Scrive Hicks che, per esempio, «il Cso ha un ruolo altamente visibile, ma essere visti non garantisce di essere ascoltati. “La cosa più stressante del lavoro è cercare di convincere le persone a sostenere l’agenda della sostenibilità”, afferma il Cso di una società di servizi finanziari a Singapore». Soprattutto, spiega Eco-Business, «è particolarmente difficile nelle aziende in cui il responsabile della sostenibilità non ha una linea di riporto diretto rispetto all’amministratore delegato». E così via lamentando.

E in Italia? Da noi la cultura della sostenibilità è sicuramente più giovane, i primi responsabili cominciarono a lavorare col nuovo secolo e sono pochi quelli che, oggi, possono fregiarsi proprio del titolo di Cso. VITA ne ha raccontati un po’ nell’ultimo anno, grazie alla penna di Nicola Varcasia, per la serie di ritratti sustainability portraits.
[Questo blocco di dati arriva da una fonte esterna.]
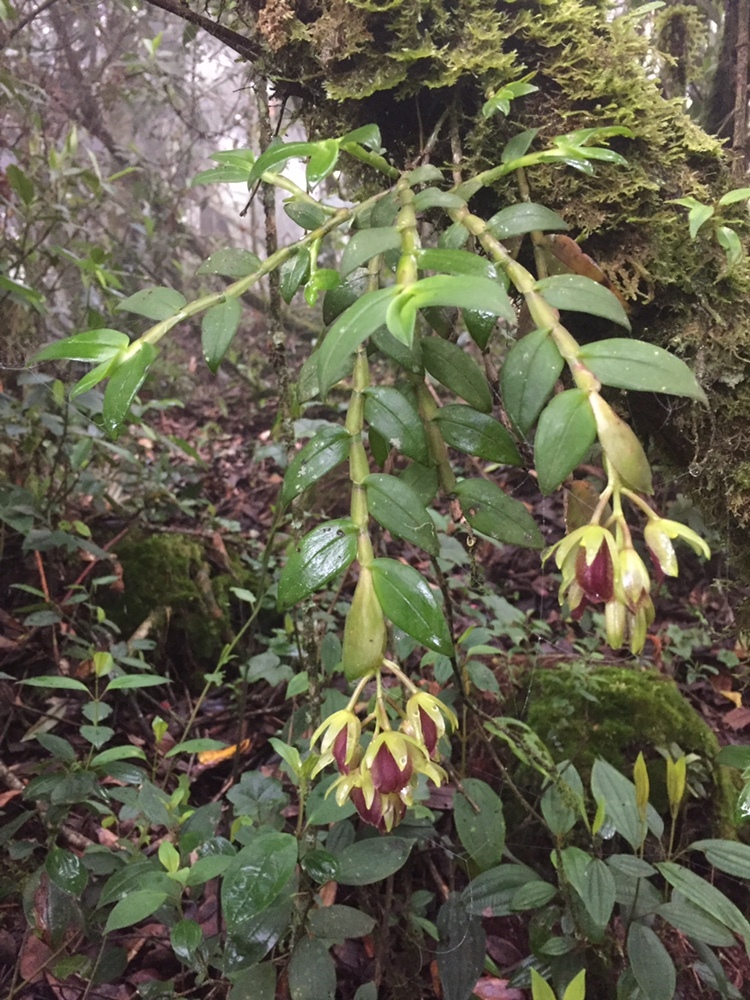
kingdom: Plantae
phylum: Tracheophyta
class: Liliopsida
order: Asparagales
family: Orchidaceae
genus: Epidendrum
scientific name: Epidendrum megalospathum
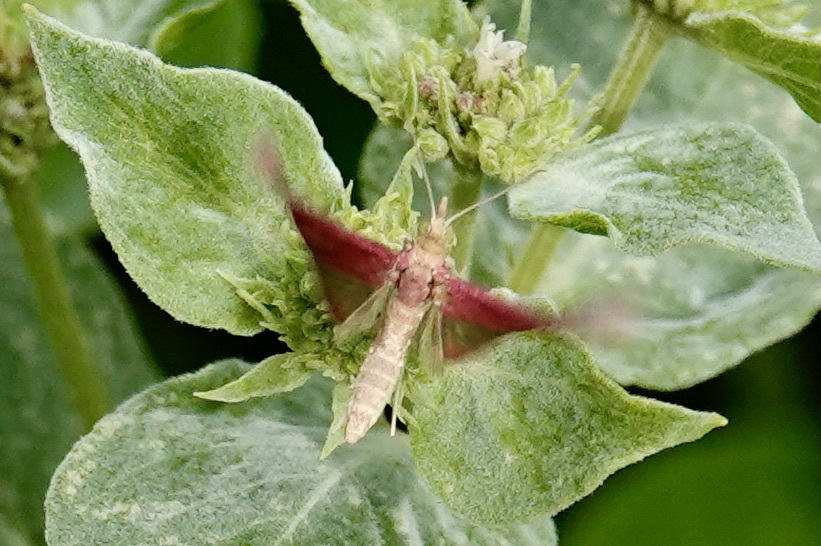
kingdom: Animalia
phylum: Arthropoda
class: Insecta
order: Lepidoptera
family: Crambidae
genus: Pyrausta
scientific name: Pyrausta inornatalis
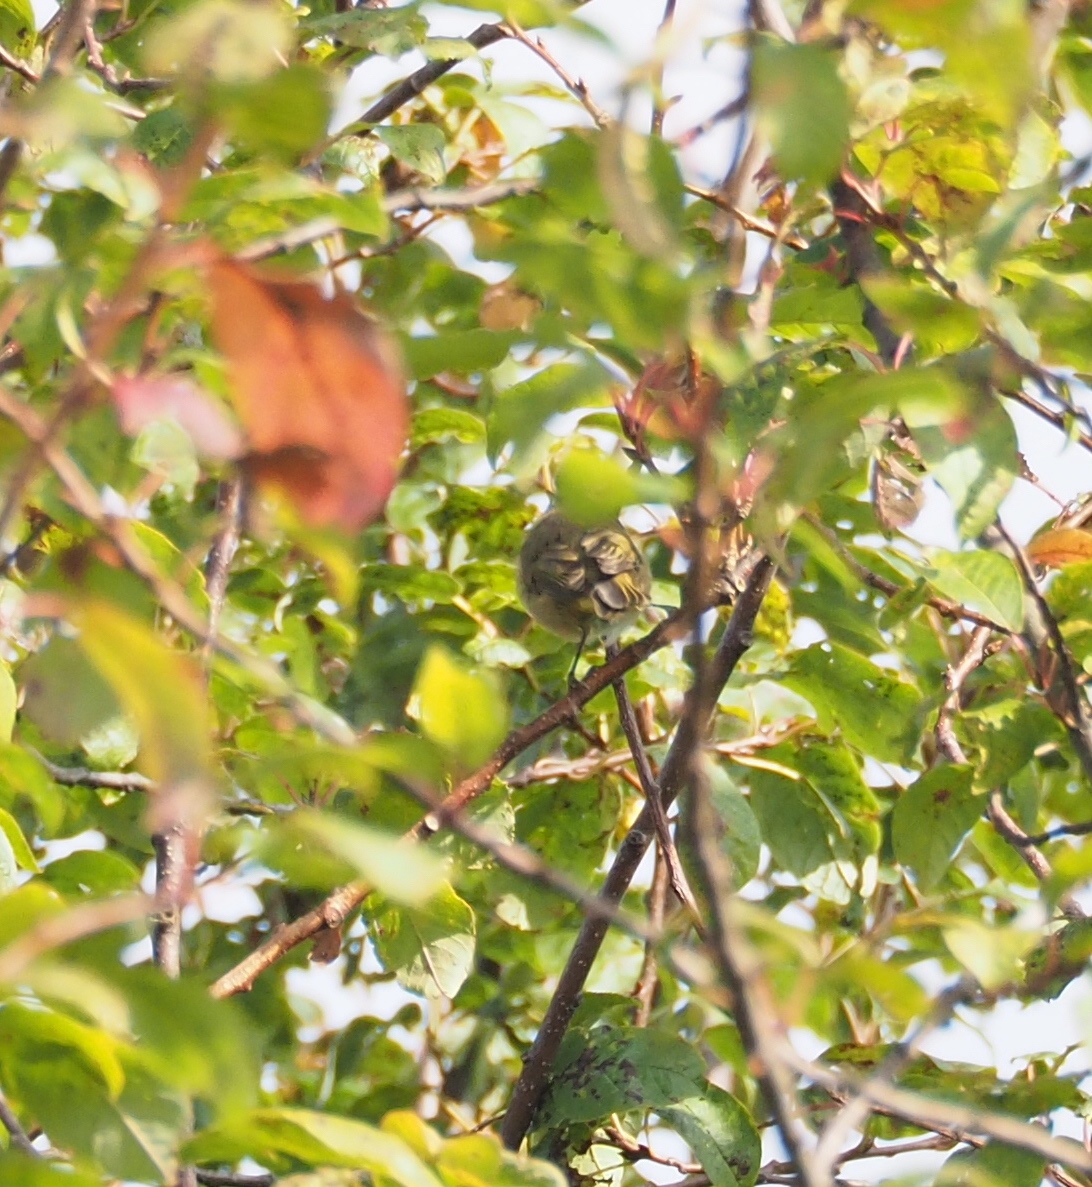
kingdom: Animalia
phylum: Chordata
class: Aves
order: Passeriformes
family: Phylloscopidae
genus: Phylloscopus
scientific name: Phylloscopus collybita
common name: Common chiffchaff
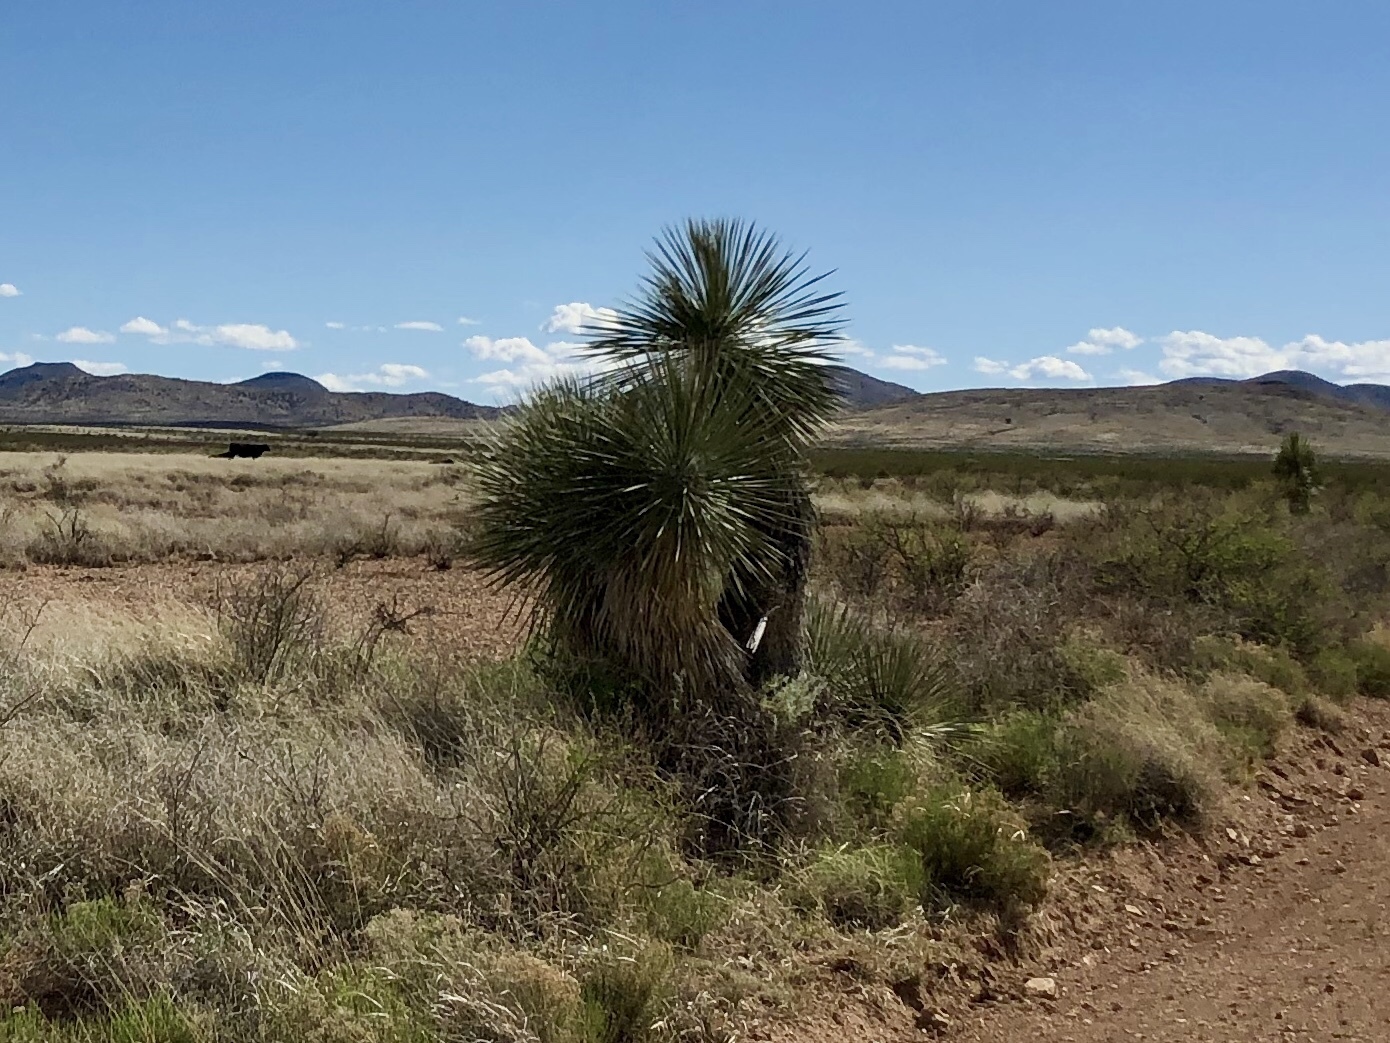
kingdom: Plantae
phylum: Tracheophyta
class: Liliopsida
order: Asparagales
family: Asparagaceae
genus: Yucca
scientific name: Yucca elata
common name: Palmella
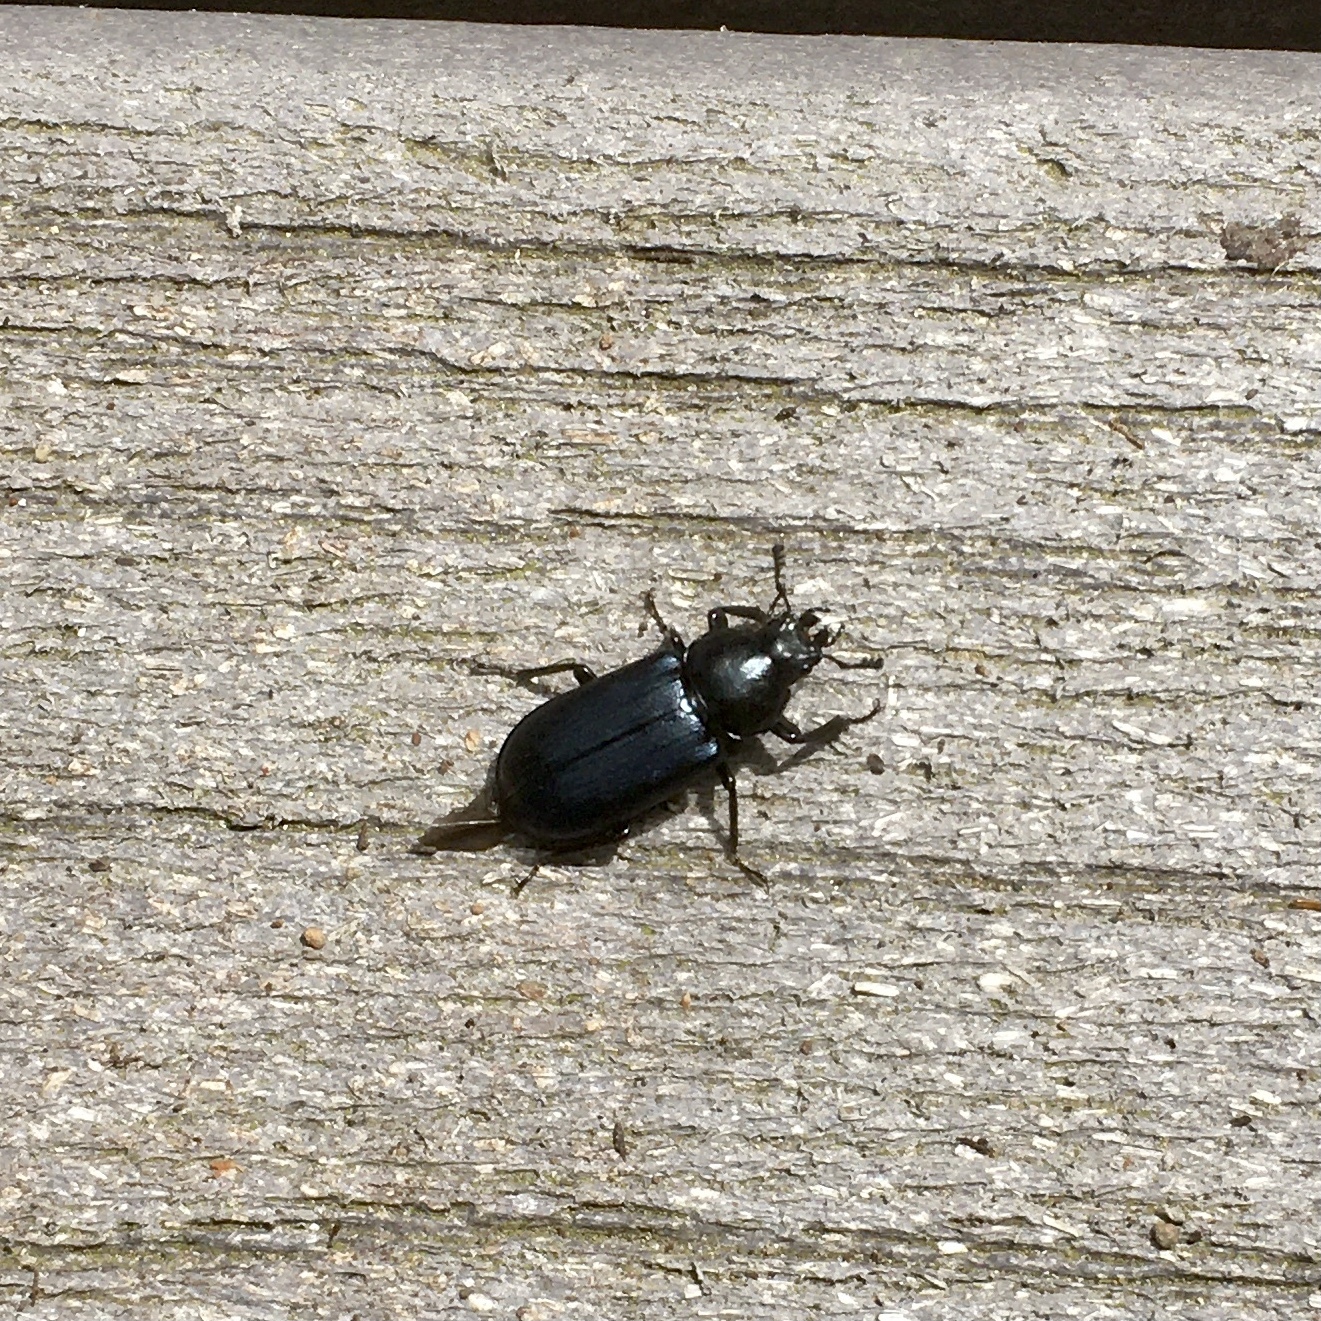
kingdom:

Si tratta di professionisti di spessore, che stanno conducendo una generosa battaglia nelle aziende in cui operano. Sustainability Makers, il network che ne raccoglie molti, ne offre uno spaccato. 

La strada per arrivare a contare, però, davvero pare ancora lunga e in salita. 

Un test interessante al riguardo lo ha fornito la recente Direttiva per la rendicontazione sociale, la Csrd europea, in corso di recepimento in Italia. 

Confindustria, Abi, Ania e altre realtà della rappresentanza di impresa sono corse a inviare un appello accorato al ministro Giancarlo Giorgetti perché, da un punto di vista delle sanzioni, le informazioni non-finanziarie legate alla nuova reportistica non siano equiparate, come peraltro avviene in alcuni Paesi, a quelle finanziarie. 

Un vulnus potenziale a tutto l’impianto della rendicontazione di impatto e alla cultura della sostenibilità – si potrebbe decidere di dare informazioni incomplete o scorrette senza rischiare granché – contro il quale non si è levata una sola voce dei professionisti della sostenibilità, ma potremmo essere distratti e nel caso ce ne scusiamo. Non perché i nostri Cso non abbiano idee al riguardo ma perché in azienda contano ancora troppo poco.

Nella foto di apertura, dell’Agenzia LaPresse, le bandiere di Microsoft al Gay Pride di Milano.